Records supplied:
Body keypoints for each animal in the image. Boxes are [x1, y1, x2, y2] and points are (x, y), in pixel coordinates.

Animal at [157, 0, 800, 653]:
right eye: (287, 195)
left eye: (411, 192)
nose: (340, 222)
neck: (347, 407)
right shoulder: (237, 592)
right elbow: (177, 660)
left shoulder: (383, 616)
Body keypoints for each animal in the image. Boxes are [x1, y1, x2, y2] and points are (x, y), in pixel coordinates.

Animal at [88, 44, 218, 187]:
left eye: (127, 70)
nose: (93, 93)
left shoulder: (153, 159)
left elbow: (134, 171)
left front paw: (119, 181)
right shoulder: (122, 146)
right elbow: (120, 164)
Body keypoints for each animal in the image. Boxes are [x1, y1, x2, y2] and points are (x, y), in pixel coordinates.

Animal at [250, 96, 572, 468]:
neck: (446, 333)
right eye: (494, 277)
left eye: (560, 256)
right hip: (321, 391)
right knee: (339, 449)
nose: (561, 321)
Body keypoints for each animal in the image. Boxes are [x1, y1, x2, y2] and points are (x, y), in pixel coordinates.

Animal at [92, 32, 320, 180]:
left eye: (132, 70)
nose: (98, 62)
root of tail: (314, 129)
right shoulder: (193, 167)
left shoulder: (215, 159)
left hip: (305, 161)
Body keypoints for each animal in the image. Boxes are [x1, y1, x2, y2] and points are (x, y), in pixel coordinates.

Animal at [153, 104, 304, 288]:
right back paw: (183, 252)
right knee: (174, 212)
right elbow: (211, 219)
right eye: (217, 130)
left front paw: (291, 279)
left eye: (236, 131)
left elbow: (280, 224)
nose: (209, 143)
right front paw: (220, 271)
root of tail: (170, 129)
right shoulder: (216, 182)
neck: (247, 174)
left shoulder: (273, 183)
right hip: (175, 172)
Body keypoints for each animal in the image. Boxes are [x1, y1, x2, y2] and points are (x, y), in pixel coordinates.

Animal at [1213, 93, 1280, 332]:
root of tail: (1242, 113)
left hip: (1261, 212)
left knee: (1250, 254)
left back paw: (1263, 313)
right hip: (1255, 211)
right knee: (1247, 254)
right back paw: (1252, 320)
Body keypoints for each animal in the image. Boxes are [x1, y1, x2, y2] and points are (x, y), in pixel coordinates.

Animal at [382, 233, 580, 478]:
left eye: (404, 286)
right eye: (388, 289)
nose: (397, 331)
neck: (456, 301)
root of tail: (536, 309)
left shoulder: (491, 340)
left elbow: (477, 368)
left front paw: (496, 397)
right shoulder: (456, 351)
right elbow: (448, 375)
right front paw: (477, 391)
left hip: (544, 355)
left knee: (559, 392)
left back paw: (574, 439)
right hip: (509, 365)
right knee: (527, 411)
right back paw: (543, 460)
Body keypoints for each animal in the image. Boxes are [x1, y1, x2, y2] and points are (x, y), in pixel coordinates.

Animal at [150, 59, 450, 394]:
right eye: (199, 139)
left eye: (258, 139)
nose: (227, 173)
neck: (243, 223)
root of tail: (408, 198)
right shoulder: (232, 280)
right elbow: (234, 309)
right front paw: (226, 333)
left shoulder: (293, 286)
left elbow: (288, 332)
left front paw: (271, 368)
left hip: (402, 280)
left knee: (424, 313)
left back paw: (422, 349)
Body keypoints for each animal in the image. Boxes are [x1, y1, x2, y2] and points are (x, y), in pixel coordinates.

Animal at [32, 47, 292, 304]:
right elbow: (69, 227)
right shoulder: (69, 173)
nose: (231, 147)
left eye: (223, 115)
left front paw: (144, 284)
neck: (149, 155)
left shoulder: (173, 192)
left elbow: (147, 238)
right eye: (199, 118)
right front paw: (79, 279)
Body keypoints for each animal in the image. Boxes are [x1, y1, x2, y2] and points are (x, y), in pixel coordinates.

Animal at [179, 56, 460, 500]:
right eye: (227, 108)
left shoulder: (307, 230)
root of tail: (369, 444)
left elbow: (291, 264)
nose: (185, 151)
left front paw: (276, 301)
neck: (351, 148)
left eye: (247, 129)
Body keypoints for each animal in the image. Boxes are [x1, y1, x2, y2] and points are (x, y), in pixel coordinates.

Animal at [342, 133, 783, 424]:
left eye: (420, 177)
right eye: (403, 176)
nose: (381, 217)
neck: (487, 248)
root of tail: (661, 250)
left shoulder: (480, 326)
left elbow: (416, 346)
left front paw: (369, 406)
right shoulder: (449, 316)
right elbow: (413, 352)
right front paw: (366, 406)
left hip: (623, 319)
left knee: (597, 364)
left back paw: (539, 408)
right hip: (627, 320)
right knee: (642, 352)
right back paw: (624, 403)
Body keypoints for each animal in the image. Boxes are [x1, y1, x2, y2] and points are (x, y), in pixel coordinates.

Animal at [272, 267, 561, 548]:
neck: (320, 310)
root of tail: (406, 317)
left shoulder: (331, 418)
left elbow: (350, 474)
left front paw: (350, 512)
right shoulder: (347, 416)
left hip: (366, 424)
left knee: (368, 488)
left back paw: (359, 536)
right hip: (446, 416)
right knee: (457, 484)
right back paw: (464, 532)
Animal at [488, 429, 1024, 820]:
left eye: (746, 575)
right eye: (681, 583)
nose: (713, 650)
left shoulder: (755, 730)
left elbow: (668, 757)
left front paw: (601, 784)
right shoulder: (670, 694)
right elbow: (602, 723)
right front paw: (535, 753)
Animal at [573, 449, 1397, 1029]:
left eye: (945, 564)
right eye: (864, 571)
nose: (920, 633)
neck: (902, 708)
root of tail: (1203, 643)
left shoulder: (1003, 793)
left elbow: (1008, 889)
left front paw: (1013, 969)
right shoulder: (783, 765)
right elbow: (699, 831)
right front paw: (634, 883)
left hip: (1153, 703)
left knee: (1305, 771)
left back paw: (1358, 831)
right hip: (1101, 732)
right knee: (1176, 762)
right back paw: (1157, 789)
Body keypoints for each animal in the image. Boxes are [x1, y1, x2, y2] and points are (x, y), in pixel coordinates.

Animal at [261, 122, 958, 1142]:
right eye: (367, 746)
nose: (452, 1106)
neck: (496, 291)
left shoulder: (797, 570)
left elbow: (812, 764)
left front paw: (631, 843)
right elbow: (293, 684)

The problem: Print the listing above in its entirety, with every line exact.

Answer box:
Body keypoints for each animal in the image. Boxes are [x1, y1, x2, y2] and points are (x, y), in pixel coordinates.

Animal at [157, 0, 800, 653]:
right eye: (287, 195)
left eye: (411, 192)
nose: (340, 222)
neck: (347, 407)
right shoulder: (237, 592)
right elbow: (177, 660)
left shoulder: (383, 616)
Body keypoints for each animal in the image. Boxes are [x1, y1, x2, y2] and points are (x, y), in pixel coordinates.

Animal at [88, 44, 218, 187]:
left eye: (127, 70)
nose: (93, 93)
left shoulder: (153, 159)
left elbow: (134, 171)
left front paw: (119, 181)
right shoulder: (122, 146)
right elbow: (120, 164)
Body keypoints for each animal in the image. Boxes are [x1, y1, x2, y2] and points are (x, y), in pixel coordinates.

Animal at [250, 96, 572, 468]:
neck: (446, 333)
right eye: (494, 277)
left eye: (560, 256)
right hip: (321, 391)
right knee: (339, 449)
nose: (561, 321)
Body keypoints for each animal in the image. Boxes are [x1, y1, x2, y2] and points are (x, y), in pixel coordinates.

Animal at [92, 32, 320, 180]:
left eye: (132, 70)
nose: (98, 62)
root of tail: (314, 129)
right shoulder: (193, 167)
left shoulder: (215, 159)
left hip: (305, 161)
Body keypoints for each animal in the image. Boxes are [x1, y1, x2, y2] and points are (x, y), in pixel coordinates.

Animal at [153, 104, 304, 288]:
right back paw: (183, 252)
right knee: (174, 212)
right elbow: (211, 219)
right eye: (217, 130)
left front paw: (291, 279)
left eye: (236, 131)
left elbow: (280, 224)
nose: (209, 143)
right front paw: (220, 271)
root of tail: (170, 129)
right shoulder: (216, 182)
neck: (247, 174)
left shoulder: (273, 183)
right hip: (175, 172)
Body keypoints for each animal in the image. Boxes are [x1, y1, x2, y2] and points are (x, y), in pixel coordinates.

Animal at [1213, 93, 1280, 332]:
root of tail: (1242, 113)
left hip: (1261, 212)
left knee: (1250, 254)
left back paw: (1263, 313)
right hip: (1255, 211)
right knee: (1247, 254)
right back paw: (1252, 320)
Body keypoints for each animal in the image. Boxes are [x1, y1, x2, y2] and points are (x, y), in pixel coordinates.

Animal at [382, 233, 580, 478]:
left eye: (404, 286)
right eye: (388, 289)
nose: (397, 331)
neck: (456, 301)
root of tail: (536, 309)
left shoulder: (491, 340)
left elbow: (477, 368)
left front paw: (496, 397)
right shoulder: (456, 351)
right elbow: (448, 375)
right front paw: (477, 391)
left hip: (544, 355)
left knee: (559, 392)
left back paw: (574, 439)
right hip: (509, 365)
right knee: (527, 411)
right back paw: (543, 460)
Body keypoints for each animal in the image. Boxes are [x1, y1, x2, y2] and points are (x, y), in pixel coordinates.

Animal at [150, 59, 450, 394]:
right eye: (199, 139)
left eye: (258, 139)
nose: (227, 173)
neck: (243, 223)
root of tail: (408, 198)
right shoulder: (232, 280)
right elbow: (234, 309)
right front paw: (226, 333)
left shoulder: (293, 286)
left elbow: (288, 332)
left front paw: (271, 368)
left hip: (402, 280)
left knee: (424, 313)
left back paw: (422, 349)
Body keypoints for each animal in the image. Boxes are [x1, y1, x2, y2] and points are (x, y), in pixel coordinates.

Animal at [32, 47, 292, 304]:
right elbow: (69, 227)
right shoulder: (69, 173)
nose: (231, 147)
left eye: (223, 115)
left front paw: (144, 284)
neck: (149, 155)
left shoulder: (173, 192)
left elbow: (147, 238)
right eye: (199, 118)
right front paw: (79, 279)
Body keypoints for each animal in the image. Boxes are [x1, y1, x2, y2] and points are (x, y), in pixel coordinates.

Animal at [179, 56, 460, 500]:
right eye: (227, 108)
left shoulder: (307, 230)
root of tail: (369, 444)
left elbow: (291, 264)
nose: (185, 151)
left front paw: (276, 301)
neck: (351, 148)
left eye: (247, 129)
Body keypoints for each animal in the image. Boxes are [x1, y1, x2, y2] and points are (x, y), in pixel coordinates.

Animal at [342, 133, 783, 424]:
left eye: (420, 177)
right eye: (403, 176)
nose: (381, 217)
neck: (487, 248)
root of tail: (661, 250)
left shoulder: (480, 326)
left elbow: (416, 346)
left front paw: (369, 406)
right shoulder: (449, 316)
right elbow: (413, 352)
right front paw: (366, 406)
left hip: (623, 319)
left knee: (597, 364)
left back paw: (539, 408)
right hip: (627, 320)
right knee: (642, 352)
right back paw: (624, 403)
Body keypoints for each animal in the image. Boxes are [x1, y1, x2, y2] and points are (x, y), in pixel coordinates.

Animal at [272, 267, 561, 548]:
neck: (320, 310)
root of tail: (406, 317)
left shoulder: (331, 418)
left elbow: (350, 474)
left front paw: (350, 512)
right shoulder: (347, 416)
left hip: (366, 424)
left knee: (368, 488)
left back paw: (359, 536)
right hip: (446, 416)
right knee: (457, 484)
right back paw: (464, 532)
Animal at [488, 429, 1024, 820]:
left eye: (746, 575)
right eye: (681, 583)
nose: (713, 650)
left shoulder: (755, 730)
left elbow: (668, 757)
left front paw: (601, 784)
right shoulder: (670, 694)
right elbow: (602, 723)
right front paw: (535, 753)
Animal at [573, 449, 1397, 1029]:
left eye: (945, 564)
right eye: (864, 571)
nose: (920, 633)
neck: (902, 708)
root of tail: (1203, 643)
left shoulder: (1003, 793)
left elbow: (1008, 889)
left front paw: (1013, 969)
right shoulder: (783, 765)
right elbow: (699, 831)
right front paw: (634, 883)
left hip: (1153, 703)
left knee: (1305, 771)
left back paw: (1358, 831)
right hip: (1101, 732)
right knee: (1176, 762)
right back paw: (1157, 789)
Body keypoints for each animal in the image. Boxes are [x1, y1, x2, y2] and points are (x, y), in pixel coordinates.

Animal at [261, 122, 958, 1142]:
right eye: (367, 746)
nose: (452, 1106)
neck: (496, 291)
left shoulder: (797, 570)
left elbow: (812, 764)
left front paw: (631, 843)
right elbow: (293, 684)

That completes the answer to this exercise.